Giovedì (29.2.24) ho ripreso contatto con la documentazione del “Fondo Eridania” depositata all’Archivio di Stato di Forlì. Non ricordavo ci fosse tanta roba: sei faldoni pieni di cartelle e sette cartelle di grande formato contenenti centinaia di lucidi disegnati a china. Aver studiato approfonditamente la storia dell’ex zuccherificio mi consente di comprendere meglio le sfumature di questa documentazione davvero varia e per niente ripetitiva. Mi occorreranno altre due mezze giornate per concludere lo spoglio sommario che mi sono proposto di fare.
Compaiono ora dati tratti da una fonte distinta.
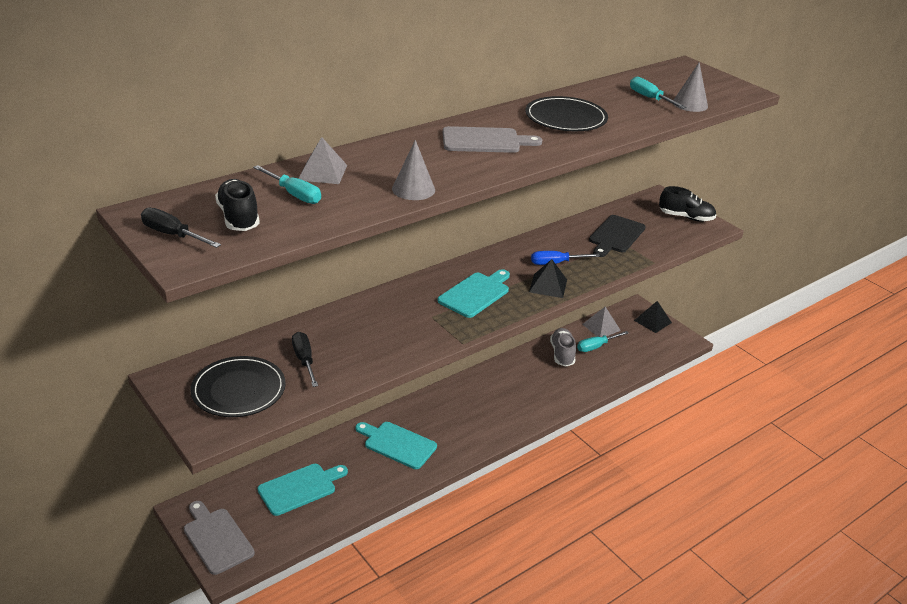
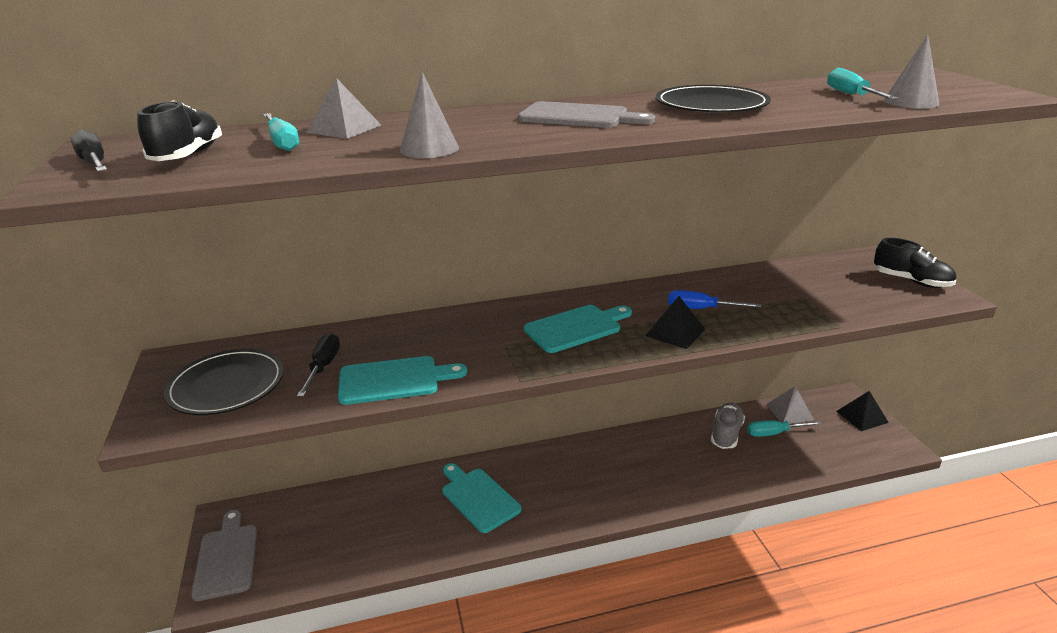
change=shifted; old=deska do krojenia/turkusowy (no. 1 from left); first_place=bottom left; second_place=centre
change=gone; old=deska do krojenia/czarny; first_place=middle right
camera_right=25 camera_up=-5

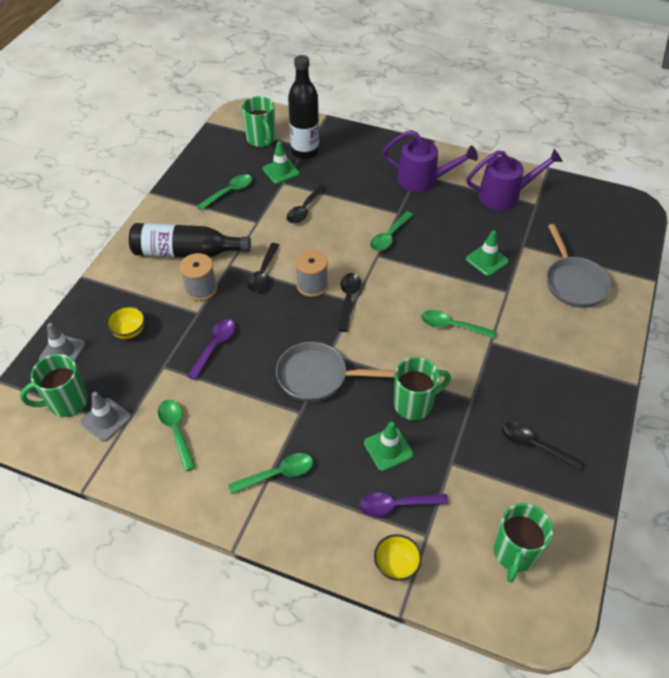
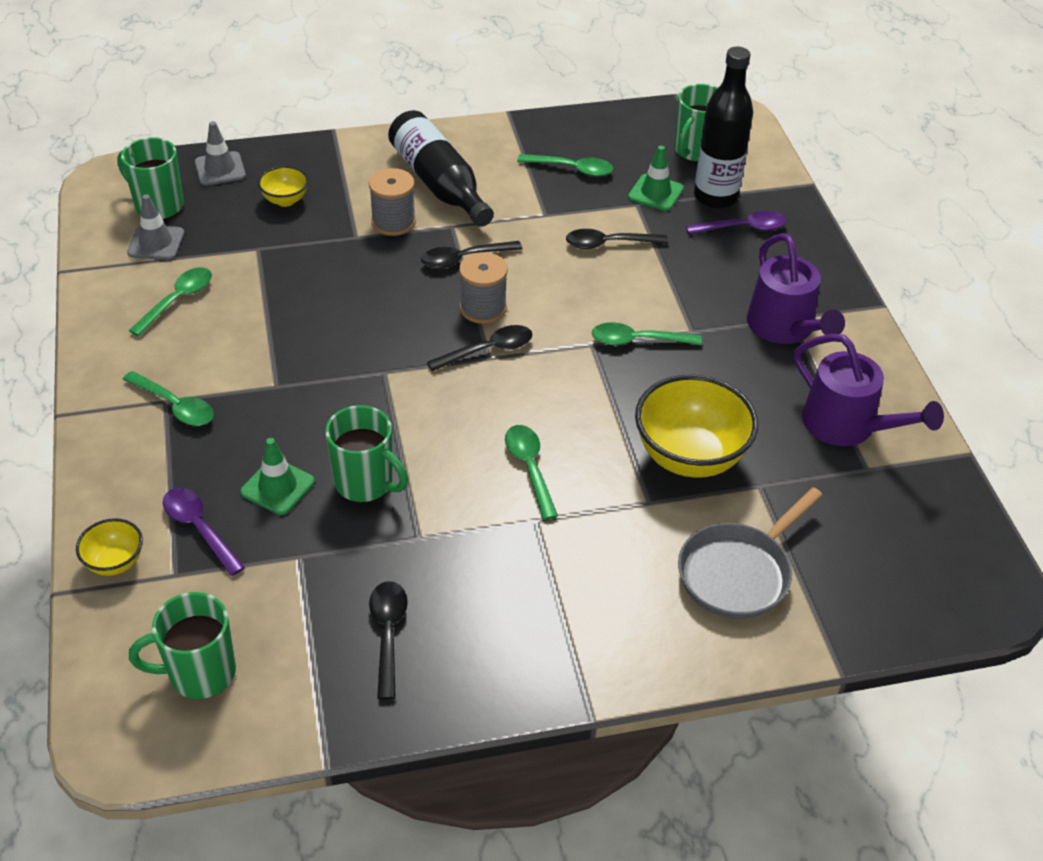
change=shifted; old=łyżka/fioletowy (no. 1 from left in the first image); new=łyżka/fioletowy (no. 2 from left); first_place=middle left; second_place=top right
change=gone; old=patelnia/szary (no. 1 from left); first_place=centre
change=swapped; old=pachołek/zielony (no. 3 from left); new=miska/żółty (no. 3 from left); first_place=middle right; second_place=middle right
camera_right=55 camera_up=-5

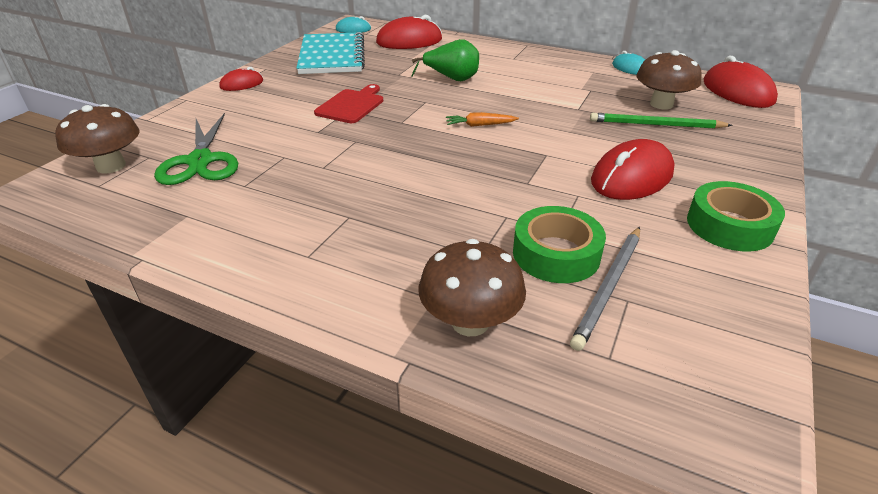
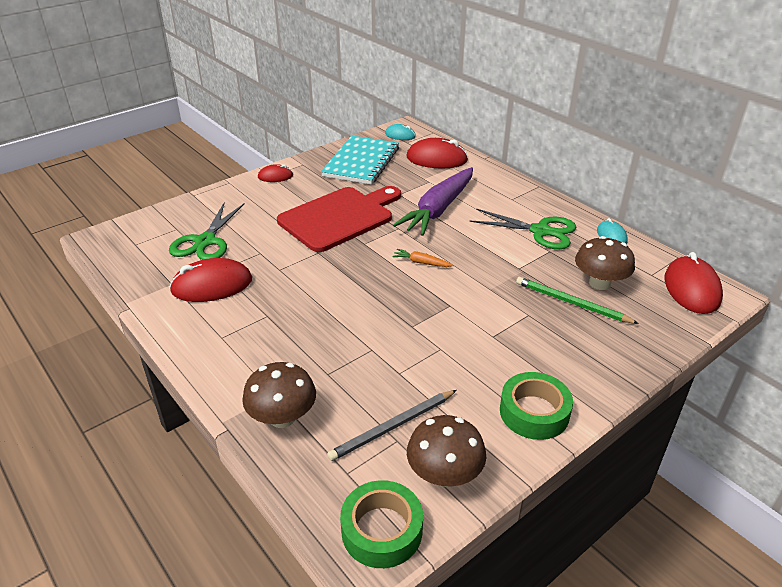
change=shifted; old=grzyb/brązowy (no. 1 from left in the first image); new=grzyb/brązowy (no. 2 from left); first_place=top left; second_place=bottom centre
change=scaled; old=deska do krojenia/czerwony; first_place=top centre; second_place=centre; factor=1.89
change=swapped; old=gruszka/zielony; new=marchewka/fioletowy; first_place=top centre; second_place=centre
change=shifted; old=taśma klejąca/zielony (no. 1 from left); first_place=centre; second_place=bottom centre
change=shifted; old=myszka/czerwony (no. 3 from left in the first image); new=myszka/czerwony (no. 1 from left); first_place=middle right; second_place=middle left
change=new; new=nożyczki/zielony (no. 2 from left); second_place=middle right
camera_right=25 camera_up=0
Le cartelle polverose (alcune delle quali parzialmente ridotte in cenere) trasmettono lo sporco alle dita, insieme a un senso di abbandono malinconico che rischia di diventare angosciante dopo una mattinata di lavoro intenso, interrotto solo da qualche parola detta all’impiegata dell’archivio, impegnata a guidare le ricerche di studiosi talora improvvisati, spesso anziani, che si immergono nella memoria multiforme di quest’istituzione sempre più frequentata.

Durante la settimana appena trascorsa ho impiegato la maggior parte del tempo libero al saggio sull’Eridania di Forlì che ho quasi terminato. Resta qualcosa da sgrossare, ma anche le rifiniture sono ormai alla fine.